Yes, no "Meat Settings", and many upgrades over the ET-73.

TJ


Tom37 said:


> Glad to hear you sold um fast, sad to hear about not getting more till after x mas.
> 
> BTW.....The mailman brought mine today.
> 
> ...


Hey Tom!

Ain't that thing cool!!!

TJ

Quote:


pandemonium said:


> Todd are they still gonna make the ET-73 or are they discontinuing it?


Gary,

ET-73 still available and I have plenty on-hand.  I'm selling them for $39.99 incl.shipping.

TJ


----------



## retread (Dec 10, 2010)

Mine arrived today.

Thanks, Todd


----------



## pandemonium (Dec 13, 2010)

TJohnson said:


> biteme7951 said:
> 
> 
> > Todd,
> ...




Ok you have plenty but are they still going to make them?


----------



## tjohnson (Dec 14, 2010)

Gary,

I emailed my Rep and Yes, Maverick is still making them.

The ET-73 is still a great thermometer

Todd


----------



## pandemonium (Dec 15, 2010)

TJohnson said:


> Gary,
> 
> I emailed my Rep and Yes, Maverick is still making them.
> 
> ...




Thanks


----------



## Bearcarver (Dec 15, 2010)

TJohnson said:


> Gary,
> 
> I emailed my Rep and Yes, Maverick is still making them.
> 
> ...


Yup, like Todd said---The ET-73 is great!

The only weakness the one I have has is shooting through my steel front door, and the only place I have near my chair in the living room puts that steel door between my chair & my MES 40. My MES 40 remote control doesn't have that problem. I understand the new ET-732 doesn't have that problem either.

My choices:

Move my chair, TV, and my lazy butt to other places.

Get an ET-732. *******

Hmmmm,

Bear


----------



## venture (Dec 15, 2010)

After reading all the mixed reviews on the ET 73, I have been holding off until something better came along at a reasonable price.  Could this be it?  I will be watching for further reviews on this product.  Thanks, Todd.


----------



## smokeon (Dec 16, 2010)

biteme7951 said:


> Todd,
> 
> Is this a straight forward remote thermometer?  I mean all the thermometers I have found have all the goofy settings for lamb, beef, turkey, and are just a pain to use. If the maverick just gives me temperatures it is perfect and I will have to get one sometime when I have to reload on your smoker dust.


I see that Todd alreay responded.  I'd like to add to his post.

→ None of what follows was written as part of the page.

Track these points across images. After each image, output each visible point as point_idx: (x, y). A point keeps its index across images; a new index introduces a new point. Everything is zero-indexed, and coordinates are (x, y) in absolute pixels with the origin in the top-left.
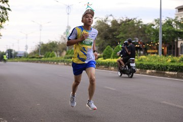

The 2 Maverick Models, ET-73 and ET-732 are awesome tools for us smokers.  The reason is the two temperature probes AND the alarm settings.  The dedicated pit probe has 2 alarms ( too high and too low).  This is what those of us cooking with wood/charcoal need because the fire can be out of spec either way.  This thermometer will tell you for both conditions.  A regular oven thermometer will only have 1 alarm setting.   The Maverick meat probe does only have one setting, but that's all you need to know it's done.   Also, the Mavericks have a timer built in with an alarm.  Very useful to remind you to add wood/charcoal or to baste/mop.   The timer can either count down from a set value or count up.  If a value is set, it will count down to the alarm and then start counting up automatically.  That way you know how overdue you are from the alarm.

The 732 incorporates most of the critical functions that we users wanted from the 73.  1, better range and 2, a tell-tale to indicate if the receiver is not talking to the transmitter.  That's the biggest shortcoming of the 73 is that if it's out of range, it simply displays the last known temp readings.  You might think the smoker is cooking along nicely and the pit temp is way off.

That being said, Todd is right, the 73 is STILL a great instrument.

I don't know this for sure, but it's my guess that the revised model number came from the idea "ET-73, version 2"  -----> ET-732.


----------



## paulk (Dec 26, 2010)

When will you be getting more in?


----------